I’m leaving my business and becoming a politician like Donald Trump. How do I successfully tell my employees, “you’re fired?”

Q.     The GOP debate last night really inspired me. I think it’s time to shut-down my small, local business and go into politics. If The Donald can do it, anyone can, right?? So, next week, I am going to shut my business doors and let each of my five employees know, “you’re fired.” To make their lives a little easier, I would like to offer them some severance pay, say $5,000.00 each. Any advice??

A.     Yes, follow the Donald’s advice and don’t give your money away for free. It’s understandable that you want to help your employees, but you also need to ensure that they don’t file a lawsuit. Accordingly, in return for your company’s money, you will also want to require that the employee sign a severance agreement with a full settlement and release.  This agreement will waive most employment related claims that an employee may have.  The most notable claims that a severance agreement cannot cover are workers’ compensation claims and claims that the employer did not pay all wages during the employee’s time of employment.  In addition, in order to avoid a discrimination claim, the best type of offer would be a standing offer made to all your employees with no pressure that specific employees take the money and leave.  That makes sense because your company would want to avoid any claim that you are only targeting a certain type of protected employees, such as employees over forty years old.

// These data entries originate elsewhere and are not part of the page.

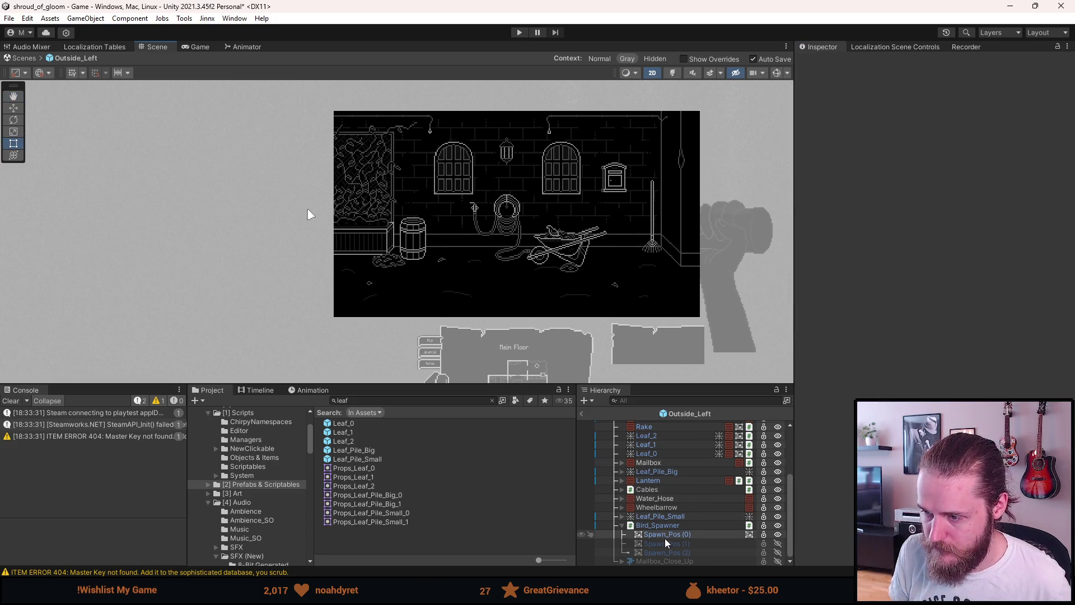
click(622, 525)
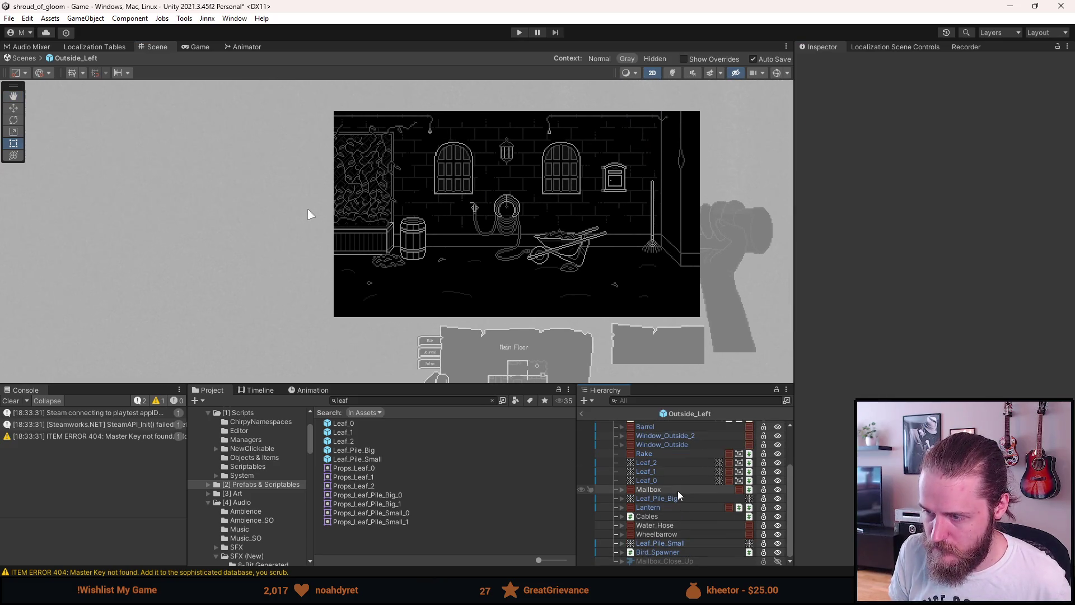
click(622, 552)
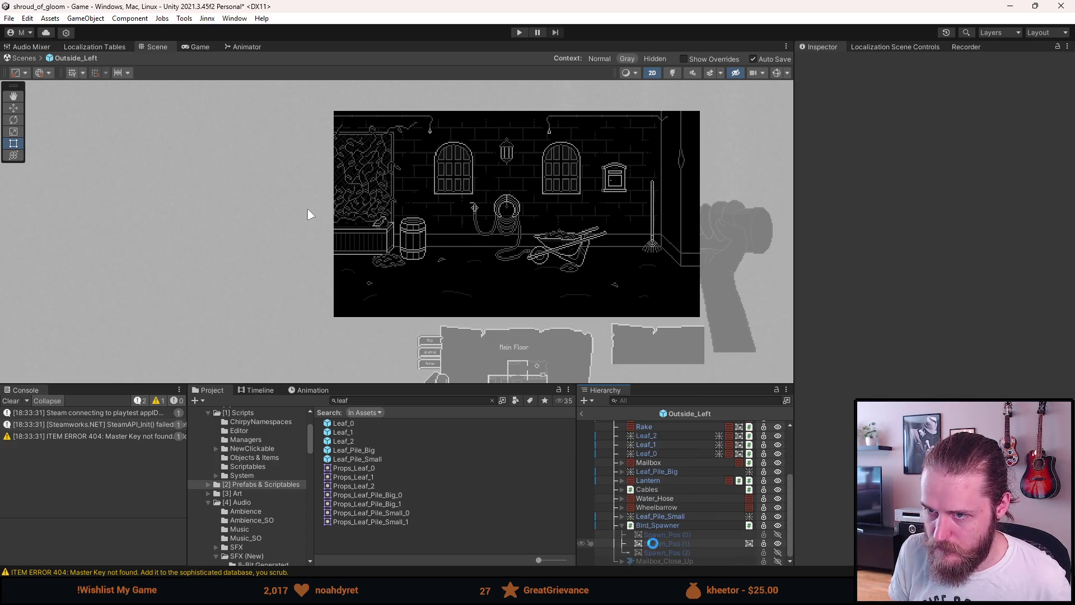
click(660, 543)
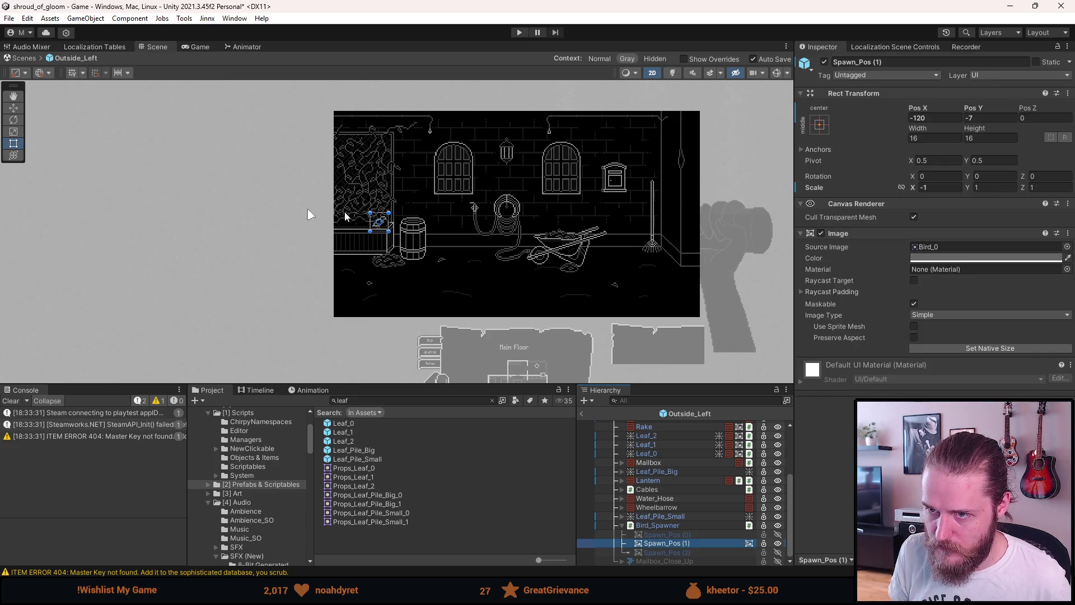
Drag Spawn_Pos (1) onto the barrel top, round it to X -89, Y -3, then disable it
key(f)
scroll(464, 249, up, 3)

Severance agreements with a settlement and release are rarely a bad idea.  Although, as noted above, they don’t protect your company against all claims. However, if the employee signs the agreement, you can rest assured that you are protected against the large majority of employee-related claims.

There are some other issues with a business closure (i.e. the WARN Act and California Labor Code section 1400 et seq.) that may require you to provide a 60 day notice of the closure of your business to all employees. However, those requirements are only for larger companies that employ 75 or more employees and are terminating 50 or more employees within 30 days.

Good luck with politics.  If last night was any sign of what the future holds, we are in for a big showdown in the upcoming election year.  Let’s just hope whoever is elected makes progress helping businesses . . . ’til then, we are here to answer your questions.

This Legal Update / Bulletin is for educational purposes only as well as to give you general information and a general understanding of the law, not to provide specific legal advice. The hypothetical question is posed to illustrate a point and does not contemplate all potential legal considerations This update should not be used as a substitute for competent legal advice from a licensed professional attorney in your state.